Databricks 자산 번들의 클러스터 설정 재정의

아티클
01/21/2025

이 문서에서는 Azure Databricks 클러스터에 대한 설정을 Databricks 자산 번들에서 재정의하는 방법을 설명합니다. Databricks 자산 번들이란?

Azure Databricks 번들 구성 파일에서 다음과 같이 매핑의 클러스터 설정과 최상위 매핑의 클러스터 설정을 수 있습니다.

작업의 경우 작업 정의 내에서 job_cluster_key 매핑을 사용하여 targets 매핑의 클러스터 설정과 최상위 resources 매핑의 클러스터 설정을 join 수 있습니다(예: 줄임표는 생략된 콘텐츠를 간결하게 표시함).

# ...
resources:
  jobs:
    <some-unique-programmatic-identifier-for-this-job>:
      # ...
      job_clusters:
        - job_cluster_key: <some-unique-programmatic-identifier-for-this-key>
          new_cluster:
            # Cluster settings.

targets:
  <some-unique-programmatic-identifier-for-this-target>:
    resources:
      jobs:
        <the-matching-programmatic-identifier-for-this-job>:
          # ...
          job_clusters:
            - job_cluster_key: <the-matching-programmatic-identifier-for-this-key>
              # Any more cluster settings to join with the settings from the
              # resources mapping for the matching top-level job_cluster_key.
          # ...

최상위 resources 매핑과 동일한 targets대한 job_cluster_key 매핑 모두에서 클러스터 설정이 정의된 경우 targets 매핑의 설정이 최상위 resources 매핑의 설정보다 우선합니다.
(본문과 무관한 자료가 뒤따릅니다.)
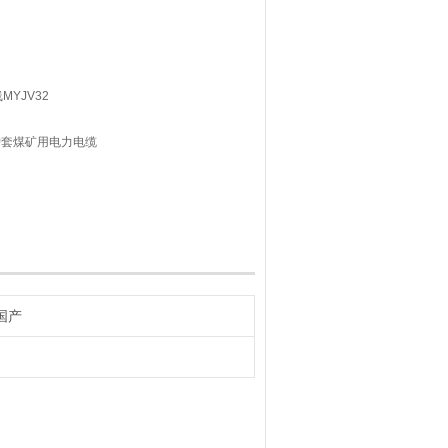
MYJV32
护套煤矿用电力电缆
护套矿用电力电缆
国产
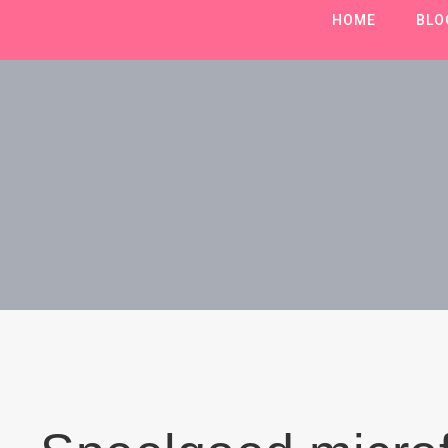
HOME
BLO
Delta Live Tables 파이프라인의 경우 파이프라인 정의의 cluster 내에서 label 매핑을 사용하여 targets 매핑의 클러스터 설정과 최상위 resources 매핑의 클러스터 설정을 join(예: 간결함을 위해 생략된 콘텐츠를 나타내는 줄임표).

# ...
resources:
  pipelines:
    <some-unique-programmatic-identifier-for-this-pipeline>:
      # ...
      clusters:
        - label: default | maintenance
          # Cluster settings.

targets:
  <some-unique-programmatic-identifier-for-this-target>:
    resources:
      pipelines:
        <the-matching-programmatic-identifier-for-this-pipeline>:
          # ...
          clusters:
            - label: default | maintenance
              # Any more cluster settings to join with the settings from the
              # resources mapping for the matching top-level label.
          # ...

최상위 resources 매핑과 동일한 targets대한 label 매핑 모두에서 클러스터 설정이 정의된 경우 targets 매핑의 설정이 최상위 resources 매핑의 설정보다 우선합니다.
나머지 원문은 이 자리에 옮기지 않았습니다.